Jyoti CNC Automation Limited (JYOTICNC.NS) Growth Opportunities
Jyoti CNC Automation Limited is executing a multi-pronged growth strategy that combines capacity expansion, product innovation, international scaling and market diversification. The company's near- and medium-term initiatives create a visible revenue runway and position it to capture accelerating demand across domestic and global machine-tool, electronics and semiconductor equipment markets.- Manufacturing scale-up: target capacity of 16,000 machines per annum by FY27 with a planned capital expenditure of ₹400-450 crore to support higher production and automation.

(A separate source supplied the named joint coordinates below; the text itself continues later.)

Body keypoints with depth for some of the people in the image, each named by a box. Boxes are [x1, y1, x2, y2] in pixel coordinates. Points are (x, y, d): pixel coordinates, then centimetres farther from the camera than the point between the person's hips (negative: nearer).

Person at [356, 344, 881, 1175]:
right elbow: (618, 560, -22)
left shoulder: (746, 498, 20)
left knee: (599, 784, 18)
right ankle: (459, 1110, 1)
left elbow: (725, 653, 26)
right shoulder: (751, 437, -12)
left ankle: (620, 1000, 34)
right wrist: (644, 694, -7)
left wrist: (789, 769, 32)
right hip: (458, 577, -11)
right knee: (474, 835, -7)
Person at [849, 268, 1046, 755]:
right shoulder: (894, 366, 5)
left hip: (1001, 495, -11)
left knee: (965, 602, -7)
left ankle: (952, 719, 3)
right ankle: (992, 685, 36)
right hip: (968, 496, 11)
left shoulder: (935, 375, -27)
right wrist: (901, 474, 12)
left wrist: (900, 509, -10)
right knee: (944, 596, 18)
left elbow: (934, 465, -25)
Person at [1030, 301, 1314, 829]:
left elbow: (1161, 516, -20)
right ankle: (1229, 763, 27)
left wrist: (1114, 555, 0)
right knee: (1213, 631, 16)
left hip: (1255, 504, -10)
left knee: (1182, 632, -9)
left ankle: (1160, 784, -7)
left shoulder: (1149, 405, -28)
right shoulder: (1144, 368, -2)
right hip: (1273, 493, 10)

- Product innovation: launch of seven new high-tech products, including a patent-pending HMI for CNCs and Industry 4.0 platforms to drive ASP (average selling price) improvement and differentiation.
- International expansion: Huron France subsidiary expansion nearing completion, with potential incremental revenue of up to $80 million annually once fully ramped.
- Import substitution play: focused moves into electronics and semiconductor equipment to substitute imports, capture higher-margin segments and benefit from government procurement and PLI-like incentives.
- Order visibility: order book visibility extending beyond two years, reducing revenue uncertainty and enabling capacity planning and working-capital optimization.
- Market opportunity: exposure to a global machine tool market projected at $79 billion, and to India's machine tool consumption (~$3.9 billion, ranked 6th globally).
| Metric | Target / Value | Timing |
|---|---|---|
| Manufacturing capacity | 16,000 machines p.a. | By FY27 |
| Planned capex | ₹400-450 crore | FY24-FY27 (planned deployment) |
| New products | 7 high-tech launches (incl. patent-pending HMI, Industry 4.0) | Rolling launches - FY25 onward |
| Huron France potential revenue | Up to $80 million annually | Near-term post-expansion |
| Order book visibility | >2 years | Current |
| Global machine tool market | $79 billion | Market projection |
| India machine tool consumption | $3.9 billion (6th largest) | Market position |
- Revenue diversification: combination of domestic heavy-duty CNCs, high-tech electronics/semiconductor equipment and international aftermarket/service revenues from Huron France creates multiple growth vectors.
- Technology-led margin expansion: new high-ASP products (HMI, Industry 4.0) and localized manufacturing for import substitution can improve gross margins versus legacy low-ASP machine sales.
- Risk mitigation: multi-year order visibility and staged capex reduce execution and cash-flow risk while supporting disciplined scaling.